Delatorre e colaboradores (2013) para o complexo ConM/indol. Entretanto, a presença de compostos derivados desta base nitrogenada pode, de fato, afetar esta interação (discutido a seguir).

A capacidade que as lectinas de leguminosas tem em interagir com a adenina indicaria, do ponto de vista da fisiologia vegetal, que tais proteínas poderiam se ligar a citocininas, fitohormônios derivados desta base nitrogenada que estão relacionadas principalmente, com processos de divisão de celular, embora também desempenhem funções quanto a respostas a estresses bióticos e abióticos. De fato, dois estudos demonstraram que a lectina Mistletoe I, uma proteína inativadora de ribossomos (RIP – Ribosome Inactivating Protein) isolada do visco-branco (Viscum album), se liga às citocininas zeatina (MEYER et al., 2008) e kinetina (MALECKI et al., 2012). Sendo uma RIP, mais especificamente da classe II, a estrutura tridimensional desta lectina apresenta dois domínios: um de reconhecimento a carboidratos, que permite sua ligação à superfície celular com subsequente internalização, e um catalítico, responsável pela clivagem de uma ligação N-glicosídica em uma adenosina específica presente no rRNA 28S da subunidade 60S do complexo ribossômico (PARK et al., 2004). Os dois estudos destacados previamente demonstraram que ambas as citocininas se ligam no sítio ativo da Mistletoe I.

Itens do conjunto de dados
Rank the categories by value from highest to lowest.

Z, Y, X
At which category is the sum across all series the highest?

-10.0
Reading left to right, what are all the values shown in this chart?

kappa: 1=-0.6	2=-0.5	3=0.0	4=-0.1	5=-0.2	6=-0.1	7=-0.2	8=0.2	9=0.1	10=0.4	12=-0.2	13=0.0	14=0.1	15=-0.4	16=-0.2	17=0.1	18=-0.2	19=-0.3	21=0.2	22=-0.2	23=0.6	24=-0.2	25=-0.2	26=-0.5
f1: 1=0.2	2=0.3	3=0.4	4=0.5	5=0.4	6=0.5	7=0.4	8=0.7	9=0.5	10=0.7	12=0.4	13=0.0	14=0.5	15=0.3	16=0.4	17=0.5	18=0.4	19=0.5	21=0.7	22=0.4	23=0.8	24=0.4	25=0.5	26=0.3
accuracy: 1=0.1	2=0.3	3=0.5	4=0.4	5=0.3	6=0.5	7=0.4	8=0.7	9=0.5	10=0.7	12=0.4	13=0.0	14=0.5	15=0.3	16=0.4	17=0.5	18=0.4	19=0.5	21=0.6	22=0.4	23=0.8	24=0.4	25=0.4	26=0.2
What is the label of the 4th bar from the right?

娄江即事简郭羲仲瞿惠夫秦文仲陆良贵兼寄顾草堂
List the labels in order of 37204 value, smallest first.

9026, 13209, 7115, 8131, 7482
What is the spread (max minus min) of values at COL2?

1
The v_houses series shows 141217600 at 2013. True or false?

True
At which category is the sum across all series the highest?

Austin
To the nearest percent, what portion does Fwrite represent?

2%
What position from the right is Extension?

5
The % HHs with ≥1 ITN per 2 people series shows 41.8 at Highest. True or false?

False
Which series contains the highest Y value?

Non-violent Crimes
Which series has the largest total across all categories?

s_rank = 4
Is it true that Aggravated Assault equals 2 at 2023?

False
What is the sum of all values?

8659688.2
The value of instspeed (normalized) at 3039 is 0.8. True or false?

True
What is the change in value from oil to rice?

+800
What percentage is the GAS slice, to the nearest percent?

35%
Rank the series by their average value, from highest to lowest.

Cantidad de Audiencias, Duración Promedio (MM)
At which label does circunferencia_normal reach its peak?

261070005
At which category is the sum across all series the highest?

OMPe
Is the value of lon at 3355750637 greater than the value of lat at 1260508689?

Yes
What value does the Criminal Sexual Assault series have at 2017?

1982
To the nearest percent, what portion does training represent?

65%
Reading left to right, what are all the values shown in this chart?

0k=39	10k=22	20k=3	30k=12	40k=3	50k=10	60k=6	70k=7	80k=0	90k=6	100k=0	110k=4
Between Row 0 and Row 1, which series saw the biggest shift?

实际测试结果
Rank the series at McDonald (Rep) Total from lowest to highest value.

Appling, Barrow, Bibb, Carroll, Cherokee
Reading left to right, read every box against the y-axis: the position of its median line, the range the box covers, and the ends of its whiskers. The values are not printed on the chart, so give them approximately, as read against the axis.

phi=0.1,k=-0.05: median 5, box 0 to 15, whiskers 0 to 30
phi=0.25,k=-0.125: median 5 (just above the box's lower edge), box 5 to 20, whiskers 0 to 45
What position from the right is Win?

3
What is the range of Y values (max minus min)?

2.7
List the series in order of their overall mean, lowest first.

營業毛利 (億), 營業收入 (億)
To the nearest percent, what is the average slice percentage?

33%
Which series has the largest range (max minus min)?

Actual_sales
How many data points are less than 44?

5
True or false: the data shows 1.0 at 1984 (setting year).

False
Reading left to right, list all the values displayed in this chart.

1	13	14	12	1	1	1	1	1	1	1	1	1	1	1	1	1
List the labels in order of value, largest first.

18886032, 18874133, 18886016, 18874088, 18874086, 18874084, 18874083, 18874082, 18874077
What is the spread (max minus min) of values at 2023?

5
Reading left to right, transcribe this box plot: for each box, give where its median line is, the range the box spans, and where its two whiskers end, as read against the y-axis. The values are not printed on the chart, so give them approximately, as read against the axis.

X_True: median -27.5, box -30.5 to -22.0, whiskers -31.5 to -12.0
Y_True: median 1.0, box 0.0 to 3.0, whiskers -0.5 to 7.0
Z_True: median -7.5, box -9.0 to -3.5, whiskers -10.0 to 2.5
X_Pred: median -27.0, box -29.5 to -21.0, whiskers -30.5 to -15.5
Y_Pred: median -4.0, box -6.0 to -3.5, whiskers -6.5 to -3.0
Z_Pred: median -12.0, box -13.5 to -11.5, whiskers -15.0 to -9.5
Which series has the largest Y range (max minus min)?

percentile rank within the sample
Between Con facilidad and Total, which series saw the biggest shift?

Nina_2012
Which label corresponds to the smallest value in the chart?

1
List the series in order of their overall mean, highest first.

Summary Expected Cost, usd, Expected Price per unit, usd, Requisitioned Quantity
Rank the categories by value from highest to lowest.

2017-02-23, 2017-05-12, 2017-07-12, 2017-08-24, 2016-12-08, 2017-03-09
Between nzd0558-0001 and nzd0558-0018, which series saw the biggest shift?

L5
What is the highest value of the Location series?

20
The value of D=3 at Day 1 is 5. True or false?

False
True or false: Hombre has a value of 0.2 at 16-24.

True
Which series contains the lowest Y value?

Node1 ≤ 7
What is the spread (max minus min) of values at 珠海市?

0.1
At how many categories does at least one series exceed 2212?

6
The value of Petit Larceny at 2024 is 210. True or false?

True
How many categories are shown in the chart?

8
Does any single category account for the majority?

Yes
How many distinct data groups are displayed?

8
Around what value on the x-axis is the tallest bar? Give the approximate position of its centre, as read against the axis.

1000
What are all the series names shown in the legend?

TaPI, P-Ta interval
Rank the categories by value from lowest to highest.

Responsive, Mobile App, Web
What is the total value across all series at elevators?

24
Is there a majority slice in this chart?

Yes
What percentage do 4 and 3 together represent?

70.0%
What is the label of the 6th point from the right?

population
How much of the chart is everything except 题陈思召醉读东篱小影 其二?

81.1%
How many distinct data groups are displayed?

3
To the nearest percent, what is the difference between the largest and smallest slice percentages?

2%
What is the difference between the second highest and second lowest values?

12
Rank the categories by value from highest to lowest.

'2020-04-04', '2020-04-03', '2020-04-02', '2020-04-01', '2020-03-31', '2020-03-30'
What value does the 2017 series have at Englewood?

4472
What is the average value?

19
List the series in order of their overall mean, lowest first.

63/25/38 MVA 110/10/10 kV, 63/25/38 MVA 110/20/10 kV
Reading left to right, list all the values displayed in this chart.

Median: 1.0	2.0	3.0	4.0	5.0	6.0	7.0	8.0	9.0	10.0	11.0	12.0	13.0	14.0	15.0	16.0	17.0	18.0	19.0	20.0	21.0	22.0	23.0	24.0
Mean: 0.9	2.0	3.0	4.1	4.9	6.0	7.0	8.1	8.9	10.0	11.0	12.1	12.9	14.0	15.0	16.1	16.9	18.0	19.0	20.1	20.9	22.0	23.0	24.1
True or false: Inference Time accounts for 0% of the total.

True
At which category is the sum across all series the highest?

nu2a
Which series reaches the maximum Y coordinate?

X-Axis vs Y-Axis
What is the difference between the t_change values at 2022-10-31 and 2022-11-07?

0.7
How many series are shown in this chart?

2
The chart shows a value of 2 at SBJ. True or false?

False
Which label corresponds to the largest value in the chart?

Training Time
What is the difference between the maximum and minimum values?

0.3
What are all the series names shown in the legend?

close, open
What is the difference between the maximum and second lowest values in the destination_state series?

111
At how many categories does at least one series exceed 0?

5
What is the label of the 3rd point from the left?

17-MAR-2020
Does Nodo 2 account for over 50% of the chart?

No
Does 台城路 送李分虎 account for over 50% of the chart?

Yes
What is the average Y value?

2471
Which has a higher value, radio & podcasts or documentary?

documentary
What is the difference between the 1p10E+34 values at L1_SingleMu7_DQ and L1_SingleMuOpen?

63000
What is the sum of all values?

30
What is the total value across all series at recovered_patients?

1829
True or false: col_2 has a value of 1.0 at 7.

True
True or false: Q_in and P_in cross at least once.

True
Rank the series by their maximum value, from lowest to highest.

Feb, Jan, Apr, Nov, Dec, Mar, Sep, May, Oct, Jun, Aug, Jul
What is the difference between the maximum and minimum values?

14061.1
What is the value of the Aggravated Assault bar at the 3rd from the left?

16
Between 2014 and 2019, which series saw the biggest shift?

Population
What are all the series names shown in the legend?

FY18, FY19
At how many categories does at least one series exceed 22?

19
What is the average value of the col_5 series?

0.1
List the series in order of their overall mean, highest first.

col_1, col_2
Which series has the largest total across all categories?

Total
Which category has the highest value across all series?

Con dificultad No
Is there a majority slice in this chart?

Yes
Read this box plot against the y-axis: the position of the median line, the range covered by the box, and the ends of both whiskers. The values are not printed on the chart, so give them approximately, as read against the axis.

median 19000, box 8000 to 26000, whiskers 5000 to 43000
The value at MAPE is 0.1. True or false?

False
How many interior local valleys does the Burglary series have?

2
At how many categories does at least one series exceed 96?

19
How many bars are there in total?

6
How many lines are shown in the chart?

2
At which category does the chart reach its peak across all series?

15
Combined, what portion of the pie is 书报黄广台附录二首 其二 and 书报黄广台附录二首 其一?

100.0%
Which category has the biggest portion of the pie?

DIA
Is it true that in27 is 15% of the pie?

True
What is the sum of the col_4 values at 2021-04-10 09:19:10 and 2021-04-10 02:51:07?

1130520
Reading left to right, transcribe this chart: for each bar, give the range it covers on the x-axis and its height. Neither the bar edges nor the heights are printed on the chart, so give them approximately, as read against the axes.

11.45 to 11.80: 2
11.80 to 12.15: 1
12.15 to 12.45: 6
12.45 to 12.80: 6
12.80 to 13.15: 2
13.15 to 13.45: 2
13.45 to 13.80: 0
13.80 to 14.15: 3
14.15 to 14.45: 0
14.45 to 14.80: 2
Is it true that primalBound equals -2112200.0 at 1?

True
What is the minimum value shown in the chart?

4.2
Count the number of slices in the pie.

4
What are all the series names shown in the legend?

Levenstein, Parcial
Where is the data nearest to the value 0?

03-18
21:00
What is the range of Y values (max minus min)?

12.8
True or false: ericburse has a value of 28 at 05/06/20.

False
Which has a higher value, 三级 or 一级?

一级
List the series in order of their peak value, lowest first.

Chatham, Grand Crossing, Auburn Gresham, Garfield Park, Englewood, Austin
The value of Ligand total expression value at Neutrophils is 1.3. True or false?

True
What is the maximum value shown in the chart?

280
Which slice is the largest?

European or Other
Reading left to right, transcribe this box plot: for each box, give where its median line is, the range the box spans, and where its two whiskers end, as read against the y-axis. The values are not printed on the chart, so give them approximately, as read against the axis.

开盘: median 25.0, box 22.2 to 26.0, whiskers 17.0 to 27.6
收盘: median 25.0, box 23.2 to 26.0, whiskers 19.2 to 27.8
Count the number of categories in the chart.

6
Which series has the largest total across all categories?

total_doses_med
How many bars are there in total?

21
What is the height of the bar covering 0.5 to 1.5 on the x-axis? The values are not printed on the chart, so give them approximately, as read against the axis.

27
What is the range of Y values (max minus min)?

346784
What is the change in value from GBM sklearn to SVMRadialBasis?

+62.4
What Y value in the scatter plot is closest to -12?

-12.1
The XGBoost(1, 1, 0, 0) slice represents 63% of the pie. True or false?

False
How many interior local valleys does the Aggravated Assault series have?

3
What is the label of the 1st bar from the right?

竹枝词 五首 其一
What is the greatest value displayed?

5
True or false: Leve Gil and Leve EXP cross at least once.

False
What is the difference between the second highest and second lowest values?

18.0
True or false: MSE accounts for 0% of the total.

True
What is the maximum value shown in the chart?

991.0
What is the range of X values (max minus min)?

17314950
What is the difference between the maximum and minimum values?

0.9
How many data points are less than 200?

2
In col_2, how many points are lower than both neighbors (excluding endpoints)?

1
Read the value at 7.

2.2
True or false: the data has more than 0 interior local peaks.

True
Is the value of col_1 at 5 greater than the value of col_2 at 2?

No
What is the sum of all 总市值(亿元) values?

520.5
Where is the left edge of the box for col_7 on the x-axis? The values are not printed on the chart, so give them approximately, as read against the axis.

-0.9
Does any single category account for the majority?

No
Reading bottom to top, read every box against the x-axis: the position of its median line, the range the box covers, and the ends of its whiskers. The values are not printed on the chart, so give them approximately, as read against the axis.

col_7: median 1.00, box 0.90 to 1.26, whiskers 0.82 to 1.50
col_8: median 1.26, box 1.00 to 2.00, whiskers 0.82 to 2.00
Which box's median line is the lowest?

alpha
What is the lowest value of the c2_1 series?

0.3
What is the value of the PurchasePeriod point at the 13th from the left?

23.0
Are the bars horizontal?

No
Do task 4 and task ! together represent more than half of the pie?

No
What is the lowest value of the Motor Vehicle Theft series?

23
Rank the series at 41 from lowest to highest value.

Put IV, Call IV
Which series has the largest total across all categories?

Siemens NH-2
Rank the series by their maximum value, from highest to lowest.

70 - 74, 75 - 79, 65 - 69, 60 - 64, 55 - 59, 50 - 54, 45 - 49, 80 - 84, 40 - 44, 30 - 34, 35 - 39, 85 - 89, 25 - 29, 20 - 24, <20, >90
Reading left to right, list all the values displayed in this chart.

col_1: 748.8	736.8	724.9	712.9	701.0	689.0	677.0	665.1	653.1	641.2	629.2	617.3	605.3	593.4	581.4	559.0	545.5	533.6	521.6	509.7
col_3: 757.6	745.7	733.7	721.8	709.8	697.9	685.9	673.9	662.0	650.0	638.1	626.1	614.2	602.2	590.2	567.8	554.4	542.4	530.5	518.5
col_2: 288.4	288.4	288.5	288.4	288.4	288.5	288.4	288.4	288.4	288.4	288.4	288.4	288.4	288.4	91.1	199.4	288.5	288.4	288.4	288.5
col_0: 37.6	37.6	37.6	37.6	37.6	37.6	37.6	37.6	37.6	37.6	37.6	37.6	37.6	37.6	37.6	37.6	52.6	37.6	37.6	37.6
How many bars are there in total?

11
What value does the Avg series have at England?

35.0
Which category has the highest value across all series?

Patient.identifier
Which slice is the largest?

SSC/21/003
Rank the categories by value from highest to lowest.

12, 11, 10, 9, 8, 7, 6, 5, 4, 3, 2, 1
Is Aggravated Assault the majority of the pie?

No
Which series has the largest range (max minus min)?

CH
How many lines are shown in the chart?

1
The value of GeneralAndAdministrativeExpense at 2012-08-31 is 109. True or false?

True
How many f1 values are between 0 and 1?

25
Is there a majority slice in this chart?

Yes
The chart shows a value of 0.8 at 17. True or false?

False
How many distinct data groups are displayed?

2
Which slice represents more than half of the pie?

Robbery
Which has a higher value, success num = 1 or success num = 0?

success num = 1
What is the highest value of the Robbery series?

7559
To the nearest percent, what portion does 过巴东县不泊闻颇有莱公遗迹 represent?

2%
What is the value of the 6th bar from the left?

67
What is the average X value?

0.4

■ Tarefa ■
No texto sobre lectinas de leguminosas, reescreva em forma de lista o parágrafo que começa com "A capacidade que as lectinas de leguminosas", mantendo os fatos principais.

■ Resposta ■
- A interação das lectinas de leguminosas com a adenina indicaria que elas poderiam se ligar a citocininas. Essas citocininas são fito-hormônios derivados dessa base nitrogenada, ligados principalmente à divisão celular e também a respostas a estresses bióticos e abióticos.
- Dois estudos mostraram que a lectina Mistletoe I se liga às citocininas zeatina (MEYER et al., 2008) e kinetina (MALECKI et al., 2012). Essa lectina é uma proteína inativadora de ribossomos (RIP) isolada do visco-branco (Viscum album).
- Como RIP de classe II, sua estrutura tridimensional tem dois domínios (PARK et al., 2004):
  - um de reconhecimento a carboidratos, que permite a ligação à superfície celular e a posterior internalização;
  - um catalítico, que cliva uma ligação N-glicosídica em uma adenosina específica do rRNA 28S da subunidade 60S do ribossomo.
- Os dois estudos demonstraram que ambas as citocininas se ligam no sítio ativo da Mistletoe I.